Mozilla's Firefox 4 handily beat Microsoft's Internet Explorer 9 in the number of downloads during the first 24 hours the final versions of the browsers were available.
Mozilla reports that the latest version of its open-source browser was downloaded 7.1 million times, giving the company bragging rights over Microsoft. The latter reported last week that IE 9 was downloaded 2.35 million times.
Mozilla's achievement doesn't go much further than a pat on the back, since the total number of IE 9 downloads will quickly surpass Firefox once Microsoft distributes the browser to the millions of Windows Vista and Windows 7 users as a free software update.

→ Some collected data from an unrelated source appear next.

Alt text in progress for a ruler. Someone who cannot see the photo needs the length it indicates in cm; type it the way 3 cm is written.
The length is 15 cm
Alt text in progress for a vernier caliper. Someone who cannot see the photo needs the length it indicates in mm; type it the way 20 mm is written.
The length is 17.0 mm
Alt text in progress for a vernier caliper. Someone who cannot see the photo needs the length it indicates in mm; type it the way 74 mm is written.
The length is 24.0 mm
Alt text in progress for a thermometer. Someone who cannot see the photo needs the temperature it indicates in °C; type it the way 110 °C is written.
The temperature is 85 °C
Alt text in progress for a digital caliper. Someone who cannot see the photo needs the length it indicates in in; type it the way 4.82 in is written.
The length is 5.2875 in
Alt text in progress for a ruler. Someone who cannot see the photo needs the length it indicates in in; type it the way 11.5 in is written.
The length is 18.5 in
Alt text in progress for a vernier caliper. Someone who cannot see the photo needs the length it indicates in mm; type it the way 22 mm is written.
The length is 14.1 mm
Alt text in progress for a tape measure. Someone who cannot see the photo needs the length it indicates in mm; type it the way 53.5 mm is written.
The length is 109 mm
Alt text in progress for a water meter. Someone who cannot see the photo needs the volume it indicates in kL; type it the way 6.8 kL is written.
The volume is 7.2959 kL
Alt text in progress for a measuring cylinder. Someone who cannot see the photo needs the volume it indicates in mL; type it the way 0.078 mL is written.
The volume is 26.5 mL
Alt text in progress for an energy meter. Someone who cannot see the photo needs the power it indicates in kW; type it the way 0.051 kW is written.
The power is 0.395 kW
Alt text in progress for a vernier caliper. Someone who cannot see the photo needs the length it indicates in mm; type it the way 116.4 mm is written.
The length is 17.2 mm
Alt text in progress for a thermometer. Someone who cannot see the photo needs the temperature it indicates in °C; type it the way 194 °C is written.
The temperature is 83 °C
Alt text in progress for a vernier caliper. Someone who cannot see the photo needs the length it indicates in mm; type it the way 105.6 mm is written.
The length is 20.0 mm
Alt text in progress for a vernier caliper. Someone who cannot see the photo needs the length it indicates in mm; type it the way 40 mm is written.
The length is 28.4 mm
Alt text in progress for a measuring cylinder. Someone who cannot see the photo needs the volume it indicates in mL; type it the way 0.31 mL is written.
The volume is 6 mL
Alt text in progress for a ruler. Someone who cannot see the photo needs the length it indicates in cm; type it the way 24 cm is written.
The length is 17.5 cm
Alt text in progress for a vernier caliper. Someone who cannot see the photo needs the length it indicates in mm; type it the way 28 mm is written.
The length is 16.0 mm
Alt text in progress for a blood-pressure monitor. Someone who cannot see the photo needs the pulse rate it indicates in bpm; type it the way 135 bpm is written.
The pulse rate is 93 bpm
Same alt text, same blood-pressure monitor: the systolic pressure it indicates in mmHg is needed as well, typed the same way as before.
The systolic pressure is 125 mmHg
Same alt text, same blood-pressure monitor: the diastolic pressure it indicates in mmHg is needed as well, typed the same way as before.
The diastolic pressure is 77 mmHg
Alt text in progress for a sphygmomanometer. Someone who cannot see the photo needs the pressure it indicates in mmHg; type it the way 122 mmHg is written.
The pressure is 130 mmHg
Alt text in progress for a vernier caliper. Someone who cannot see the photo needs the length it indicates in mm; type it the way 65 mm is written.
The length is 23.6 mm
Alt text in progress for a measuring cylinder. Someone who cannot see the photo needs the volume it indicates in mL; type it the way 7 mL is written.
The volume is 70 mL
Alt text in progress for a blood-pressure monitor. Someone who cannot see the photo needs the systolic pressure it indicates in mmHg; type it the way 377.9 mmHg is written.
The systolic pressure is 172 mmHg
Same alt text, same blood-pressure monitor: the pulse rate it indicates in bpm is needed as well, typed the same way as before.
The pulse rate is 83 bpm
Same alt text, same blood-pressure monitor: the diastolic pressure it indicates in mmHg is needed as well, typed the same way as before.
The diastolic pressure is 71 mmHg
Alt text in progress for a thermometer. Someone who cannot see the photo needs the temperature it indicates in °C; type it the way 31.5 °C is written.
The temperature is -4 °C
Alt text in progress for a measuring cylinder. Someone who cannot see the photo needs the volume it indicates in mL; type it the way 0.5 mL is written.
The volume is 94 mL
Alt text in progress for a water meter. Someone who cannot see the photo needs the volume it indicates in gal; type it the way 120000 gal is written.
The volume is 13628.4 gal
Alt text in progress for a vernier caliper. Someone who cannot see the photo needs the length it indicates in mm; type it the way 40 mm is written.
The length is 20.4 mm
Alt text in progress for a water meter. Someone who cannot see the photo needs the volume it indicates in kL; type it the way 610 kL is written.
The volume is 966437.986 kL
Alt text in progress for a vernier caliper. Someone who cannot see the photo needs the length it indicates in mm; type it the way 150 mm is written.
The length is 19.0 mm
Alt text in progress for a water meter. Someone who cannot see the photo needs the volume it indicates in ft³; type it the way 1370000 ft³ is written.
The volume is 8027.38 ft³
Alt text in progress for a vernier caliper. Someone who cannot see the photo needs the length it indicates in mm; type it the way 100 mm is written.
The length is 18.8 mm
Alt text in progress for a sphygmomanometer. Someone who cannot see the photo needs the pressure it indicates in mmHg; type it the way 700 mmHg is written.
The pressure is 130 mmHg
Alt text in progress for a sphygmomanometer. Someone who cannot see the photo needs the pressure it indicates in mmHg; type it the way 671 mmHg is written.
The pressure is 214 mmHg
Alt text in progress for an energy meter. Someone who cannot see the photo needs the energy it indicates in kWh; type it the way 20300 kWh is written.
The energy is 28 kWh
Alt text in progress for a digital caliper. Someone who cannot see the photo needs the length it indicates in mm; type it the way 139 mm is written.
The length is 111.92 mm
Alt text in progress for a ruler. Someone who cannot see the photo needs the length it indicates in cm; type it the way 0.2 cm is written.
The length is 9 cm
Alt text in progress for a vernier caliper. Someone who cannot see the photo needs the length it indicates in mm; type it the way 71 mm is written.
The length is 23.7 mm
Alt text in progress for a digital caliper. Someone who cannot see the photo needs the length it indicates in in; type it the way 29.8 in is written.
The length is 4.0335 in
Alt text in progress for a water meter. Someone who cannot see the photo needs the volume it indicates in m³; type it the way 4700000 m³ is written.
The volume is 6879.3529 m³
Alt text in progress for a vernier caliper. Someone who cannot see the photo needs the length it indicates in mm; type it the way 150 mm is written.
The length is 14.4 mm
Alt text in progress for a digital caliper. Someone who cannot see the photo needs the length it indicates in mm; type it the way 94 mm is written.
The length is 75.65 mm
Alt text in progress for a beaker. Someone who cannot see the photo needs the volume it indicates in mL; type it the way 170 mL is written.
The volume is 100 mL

The Firefox 4 downloads does show that the browser remains popular with current users, while not the must-have of Firefox 3. That latter had 8 million downloads in 24 hours in 2008.
The release candidate of Firefox 4, which became the final version of the browser, was downloaded more than 3 million times, so the total number of Firefox 4s installed on Macs, Windows and Linux PCs was more than 10 million, according to Mozilla. The final Firefox version was released March 22.
In a couple of weeks, Mozilla plans to release a version of Firefox 4 for mobile devices running Android and Maemo operating systems. Users can sync their Firefox bookmarks, passwords, preferences, history, and tabs between multiple computers and mobile devices.
IE's dominance of the browser has slipped over the years, falling to roughly 56% in February from about 70% two years ago. Firefox has about 21% of the market, followed by Google Chrome with 11%, and Apple Safari with 6%, according to Web metrics firm Net Applications. Chrome use is the fastest growing, rising from a 7% share in April 2010.
The importance of the browser on personal computers accessing the Web is diminishing steadily, as people turn to smartphones, tablets, and other Web-enabled mobile devices. Because those devices also have browsers, the technology is expected to remain an important Internet gateway for some time to come. How much influence a browser maker has in the future of online computing will depend on market share, analysts say.
In the future, even the browser's importance is likely to diminish, as people increasingly access Web services directly from mini-apps running on their devices. That trend is expected to take years, keeping browser use strong for quite awhile.